Task statement:
Can you render the lines of all the records below as a JSON list of strings, with one string per line, no blank lines, and the pictures left out?

Data extract:
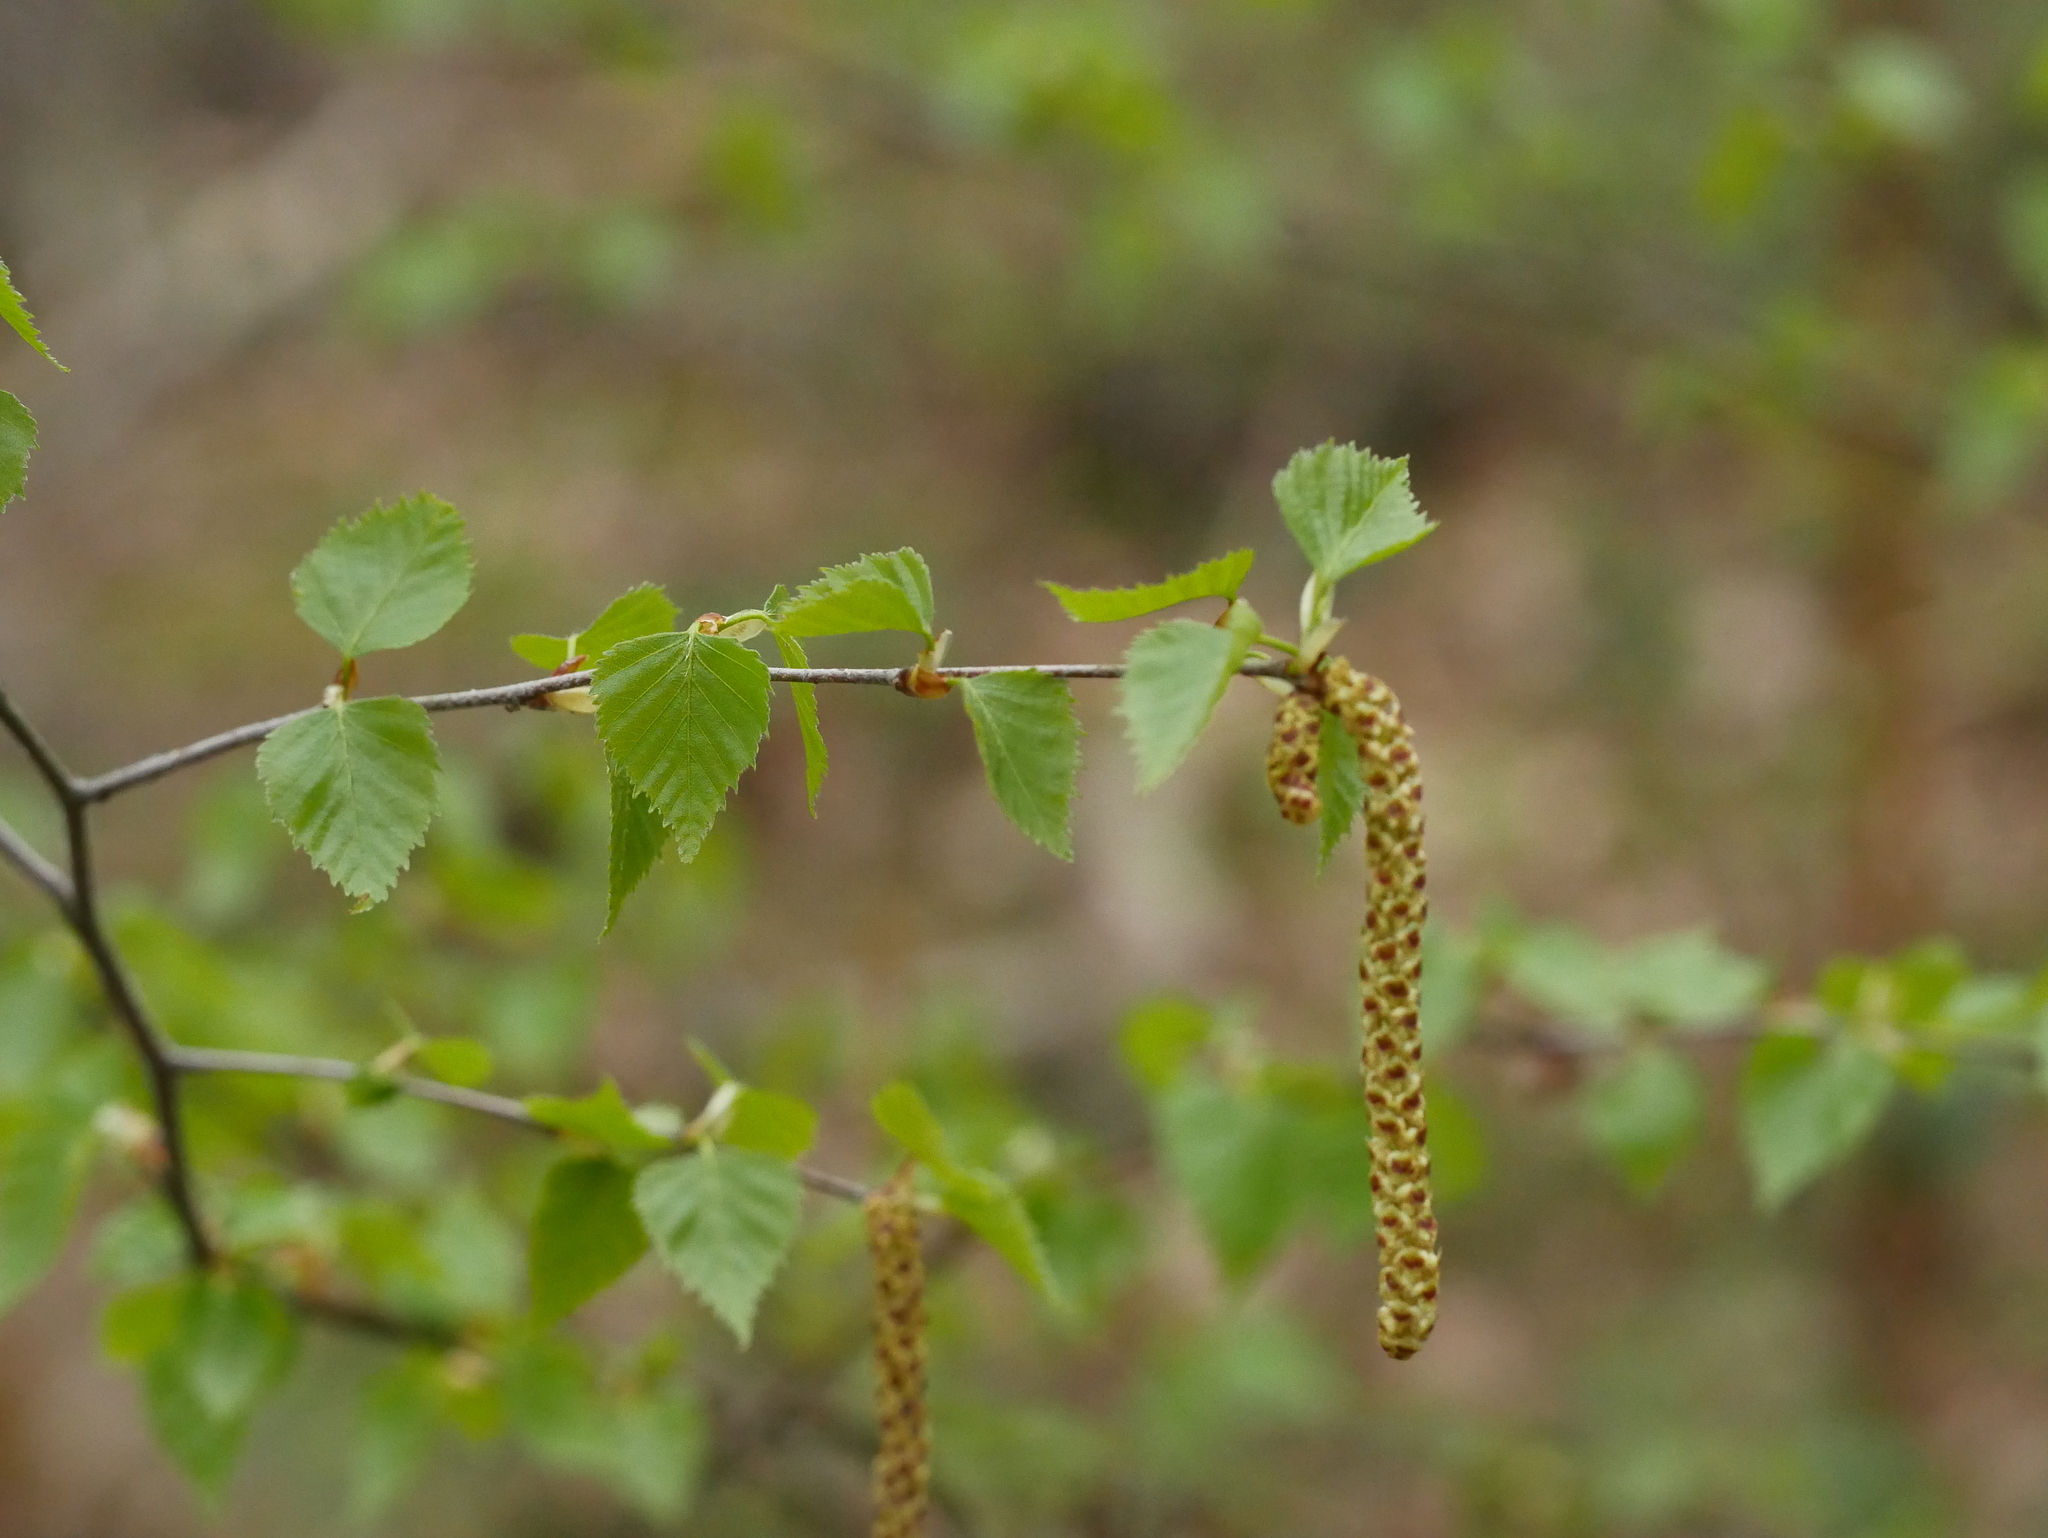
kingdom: Plantae
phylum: Tracheophyta
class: Magnoliopsida
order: Fagales
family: Betulaceae
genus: Betula
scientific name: Betula pendula
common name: Silver birch
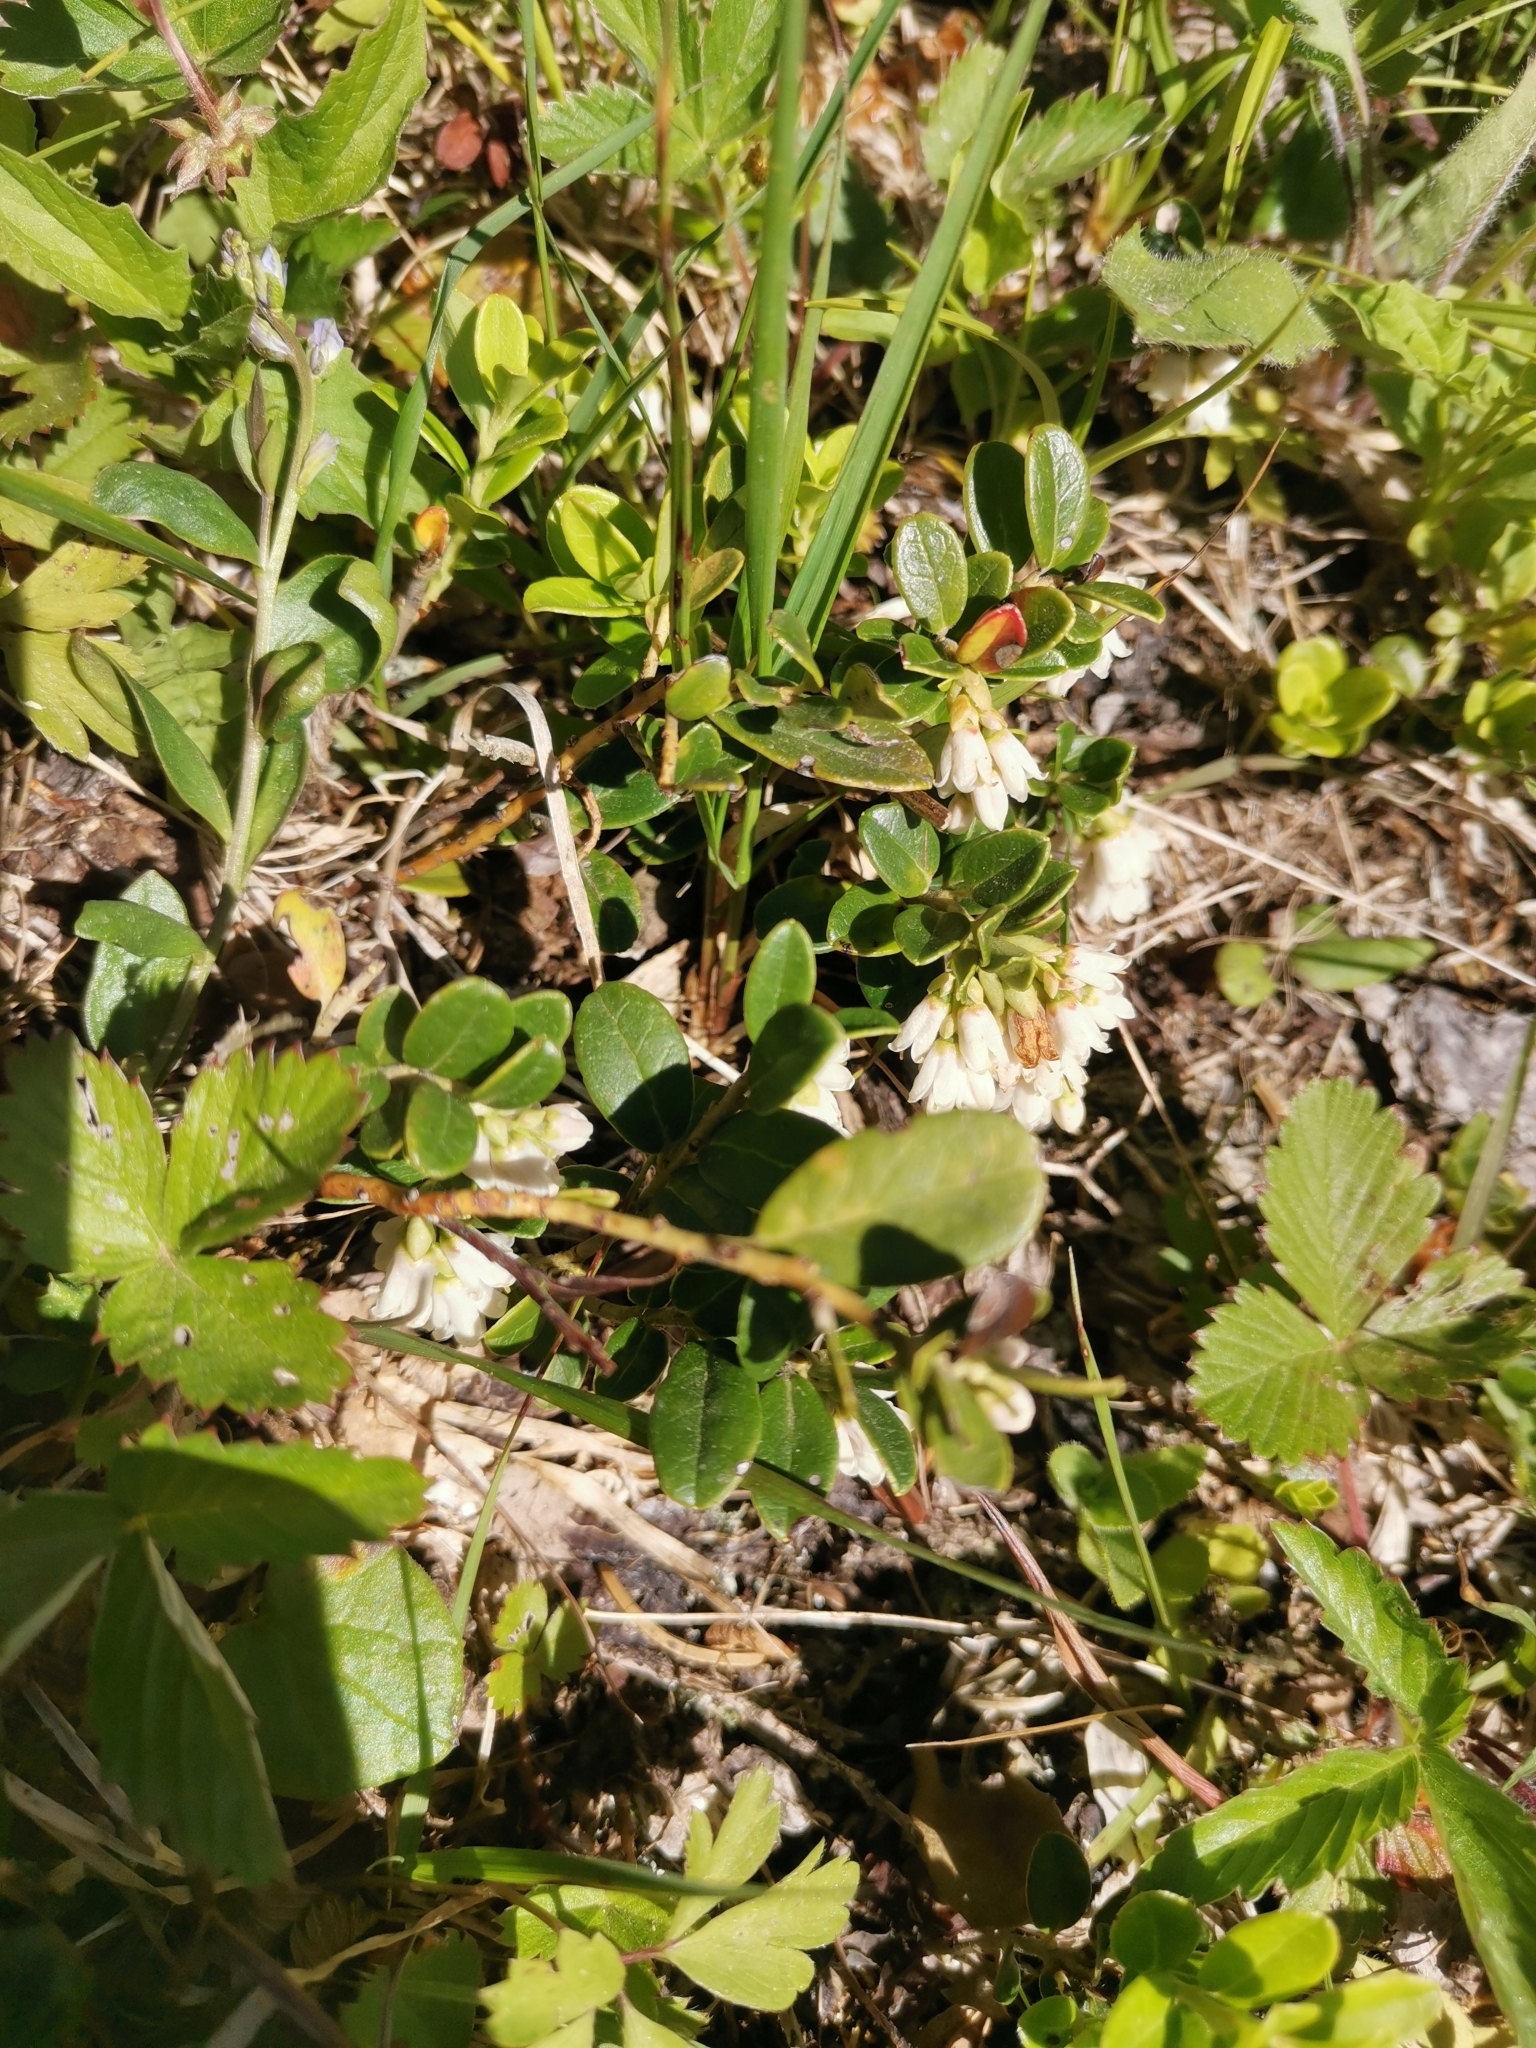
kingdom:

Finished task:
[
  "kingdom: Plantae",
  "phylum: Tracheophyta",
  "class: Magnoliopsida",
  "order: Fagales",
  "family: Betulaceae",
  "genus: Betula",
  "scientific name: Betula pendula",
  "common name: Silver birch",
  "kingdom:"
]